→ **WHAT THE TASK REQUIRES**: Of all the lines in the entries below, give again exactly those starting at the line containing "M955 892H960V974H954Z" and ending at the line containing "M279 148 275 671 288 691 291 705 290 974", both ends included, and no others.
────────────────
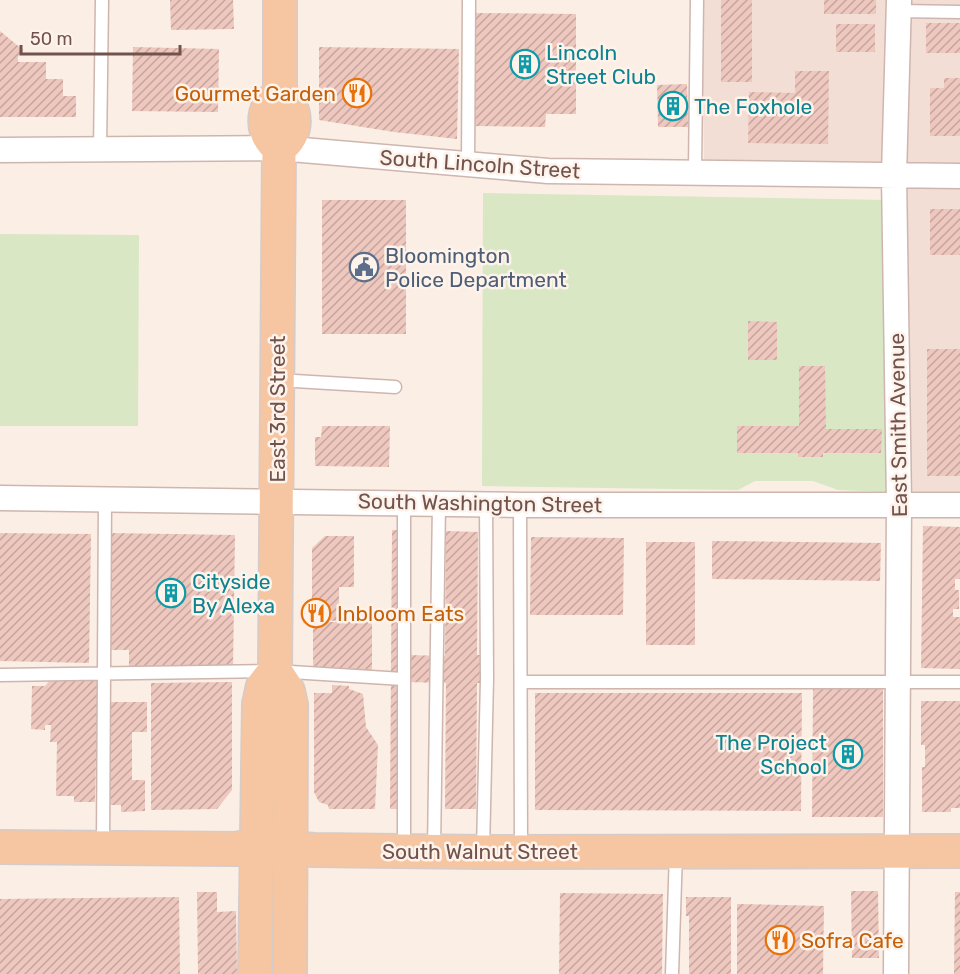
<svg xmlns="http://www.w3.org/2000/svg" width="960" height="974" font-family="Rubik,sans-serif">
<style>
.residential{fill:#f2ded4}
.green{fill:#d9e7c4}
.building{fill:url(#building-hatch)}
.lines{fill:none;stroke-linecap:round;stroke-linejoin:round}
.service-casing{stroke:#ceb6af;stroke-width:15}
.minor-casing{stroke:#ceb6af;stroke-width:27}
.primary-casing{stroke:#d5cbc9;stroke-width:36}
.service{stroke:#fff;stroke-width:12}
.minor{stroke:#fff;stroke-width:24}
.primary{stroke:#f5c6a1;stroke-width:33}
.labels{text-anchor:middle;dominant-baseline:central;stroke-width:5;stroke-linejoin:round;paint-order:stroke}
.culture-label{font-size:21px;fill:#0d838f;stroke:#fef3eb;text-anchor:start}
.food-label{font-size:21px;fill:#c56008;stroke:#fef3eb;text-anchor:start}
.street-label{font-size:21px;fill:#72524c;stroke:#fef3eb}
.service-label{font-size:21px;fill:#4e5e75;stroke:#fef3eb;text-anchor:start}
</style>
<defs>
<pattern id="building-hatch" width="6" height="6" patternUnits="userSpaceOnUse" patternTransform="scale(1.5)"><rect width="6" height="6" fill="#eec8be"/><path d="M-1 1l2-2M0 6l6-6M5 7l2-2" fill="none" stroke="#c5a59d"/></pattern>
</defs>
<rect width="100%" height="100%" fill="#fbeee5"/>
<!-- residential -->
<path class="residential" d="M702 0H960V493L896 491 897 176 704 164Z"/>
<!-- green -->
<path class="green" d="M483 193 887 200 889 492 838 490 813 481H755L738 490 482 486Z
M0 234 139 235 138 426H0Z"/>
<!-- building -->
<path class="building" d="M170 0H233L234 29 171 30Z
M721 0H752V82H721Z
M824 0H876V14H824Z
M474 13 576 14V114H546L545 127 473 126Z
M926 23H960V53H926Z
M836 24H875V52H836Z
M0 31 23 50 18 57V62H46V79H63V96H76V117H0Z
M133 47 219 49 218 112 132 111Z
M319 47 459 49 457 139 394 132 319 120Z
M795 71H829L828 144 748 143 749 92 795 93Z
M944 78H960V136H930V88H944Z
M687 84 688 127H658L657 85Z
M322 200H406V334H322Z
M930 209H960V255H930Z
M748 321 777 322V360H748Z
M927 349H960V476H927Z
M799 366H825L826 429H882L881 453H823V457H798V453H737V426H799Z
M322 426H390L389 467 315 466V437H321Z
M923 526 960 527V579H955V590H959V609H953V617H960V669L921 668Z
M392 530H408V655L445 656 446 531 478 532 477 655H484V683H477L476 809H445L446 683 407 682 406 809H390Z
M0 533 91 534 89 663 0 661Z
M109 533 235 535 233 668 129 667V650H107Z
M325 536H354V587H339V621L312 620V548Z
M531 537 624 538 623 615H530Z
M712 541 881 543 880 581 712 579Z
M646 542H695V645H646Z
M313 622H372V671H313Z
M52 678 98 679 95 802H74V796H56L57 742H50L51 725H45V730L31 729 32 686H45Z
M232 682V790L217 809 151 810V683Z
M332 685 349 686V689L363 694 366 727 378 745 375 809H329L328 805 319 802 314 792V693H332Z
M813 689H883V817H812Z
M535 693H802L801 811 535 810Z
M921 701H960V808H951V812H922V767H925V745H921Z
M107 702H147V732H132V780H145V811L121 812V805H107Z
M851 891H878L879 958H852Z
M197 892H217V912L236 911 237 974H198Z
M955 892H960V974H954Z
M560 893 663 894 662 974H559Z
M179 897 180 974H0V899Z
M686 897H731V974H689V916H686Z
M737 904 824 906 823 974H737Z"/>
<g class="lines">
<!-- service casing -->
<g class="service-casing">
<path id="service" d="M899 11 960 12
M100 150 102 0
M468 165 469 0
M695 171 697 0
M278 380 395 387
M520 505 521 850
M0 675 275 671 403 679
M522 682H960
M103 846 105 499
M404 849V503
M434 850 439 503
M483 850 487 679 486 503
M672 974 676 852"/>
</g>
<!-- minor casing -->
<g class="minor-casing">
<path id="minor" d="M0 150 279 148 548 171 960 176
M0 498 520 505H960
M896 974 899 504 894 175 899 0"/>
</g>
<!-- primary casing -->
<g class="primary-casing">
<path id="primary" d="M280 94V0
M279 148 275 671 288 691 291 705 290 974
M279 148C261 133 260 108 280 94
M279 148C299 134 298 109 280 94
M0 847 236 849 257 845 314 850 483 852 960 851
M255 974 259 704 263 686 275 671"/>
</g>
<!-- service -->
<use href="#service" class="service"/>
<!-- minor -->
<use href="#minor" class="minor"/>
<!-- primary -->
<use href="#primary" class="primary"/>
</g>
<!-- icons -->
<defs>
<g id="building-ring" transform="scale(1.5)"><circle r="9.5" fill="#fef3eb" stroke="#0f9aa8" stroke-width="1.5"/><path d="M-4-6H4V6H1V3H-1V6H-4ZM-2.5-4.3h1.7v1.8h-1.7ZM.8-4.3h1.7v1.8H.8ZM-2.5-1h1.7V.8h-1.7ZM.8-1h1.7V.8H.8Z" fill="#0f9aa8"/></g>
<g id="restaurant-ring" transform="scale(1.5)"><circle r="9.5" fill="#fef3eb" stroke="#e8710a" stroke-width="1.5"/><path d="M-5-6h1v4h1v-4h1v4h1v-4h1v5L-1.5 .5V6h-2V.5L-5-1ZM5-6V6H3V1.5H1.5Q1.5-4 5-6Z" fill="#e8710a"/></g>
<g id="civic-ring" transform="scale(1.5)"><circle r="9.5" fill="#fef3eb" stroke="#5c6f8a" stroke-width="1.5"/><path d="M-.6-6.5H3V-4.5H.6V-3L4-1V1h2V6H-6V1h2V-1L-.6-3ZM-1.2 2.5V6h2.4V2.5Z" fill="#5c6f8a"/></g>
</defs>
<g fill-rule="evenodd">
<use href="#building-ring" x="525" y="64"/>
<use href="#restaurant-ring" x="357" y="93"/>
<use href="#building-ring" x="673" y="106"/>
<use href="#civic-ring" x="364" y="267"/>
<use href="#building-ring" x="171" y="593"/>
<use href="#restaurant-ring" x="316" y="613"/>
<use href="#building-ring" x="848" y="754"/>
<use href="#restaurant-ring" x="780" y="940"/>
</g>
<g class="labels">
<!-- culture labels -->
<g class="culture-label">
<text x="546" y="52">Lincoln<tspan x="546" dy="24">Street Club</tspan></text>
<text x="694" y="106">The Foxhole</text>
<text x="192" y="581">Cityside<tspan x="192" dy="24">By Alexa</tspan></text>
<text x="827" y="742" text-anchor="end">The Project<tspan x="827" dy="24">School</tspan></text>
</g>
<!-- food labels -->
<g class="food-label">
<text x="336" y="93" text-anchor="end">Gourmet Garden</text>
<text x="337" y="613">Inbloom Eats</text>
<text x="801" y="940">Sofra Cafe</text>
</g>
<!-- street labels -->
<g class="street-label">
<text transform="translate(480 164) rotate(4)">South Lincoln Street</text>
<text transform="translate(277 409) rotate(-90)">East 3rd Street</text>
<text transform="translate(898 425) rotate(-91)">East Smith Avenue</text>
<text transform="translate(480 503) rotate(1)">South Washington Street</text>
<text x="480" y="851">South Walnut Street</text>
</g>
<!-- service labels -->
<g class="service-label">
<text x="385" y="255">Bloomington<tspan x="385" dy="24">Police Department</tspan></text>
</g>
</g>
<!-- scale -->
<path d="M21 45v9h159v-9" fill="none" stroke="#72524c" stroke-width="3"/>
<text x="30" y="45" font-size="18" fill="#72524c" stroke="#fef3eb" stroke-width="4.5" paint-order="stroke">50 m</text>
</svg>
────────────────
→ **SOLUTION FOR THIS PROBLEM**:
M955 892H960V974H954Z
M560 893 663 894 662 974H559Z
M179 897 180 974H0V899Z
M686 897H731V974H689V916H686Z
M737 904 824 906 823 974H737Z"/>
<g class="lines">
<!-- service casing -->
<g class="service-casing">
<path id="service" d="M899 11 960 12
M100 150 102 0
M468 165 469 0
M695 171 697 0
M278 380 395 387
M520 505 521 850
M0 675 275 671 403 679
M522 682H960
M103 846 105 499
M404 849V503
M434 850 439 503
M483 850 487 679 486 503
M672 974 676 852"/>
</g>
<!-- minor casing -->
<g class="minor-casing">
<path id="minor" d="M0 150 279 148 548 171 960 176
M0 498 520 505H960
M896 974 899 504 894 175 899 0"/>
</g>
<!-- primary casing -->
<g class="primary-casing">
<path id="primary" d="M280 94V0
M279 148 275 671 288 691 291 705 290 974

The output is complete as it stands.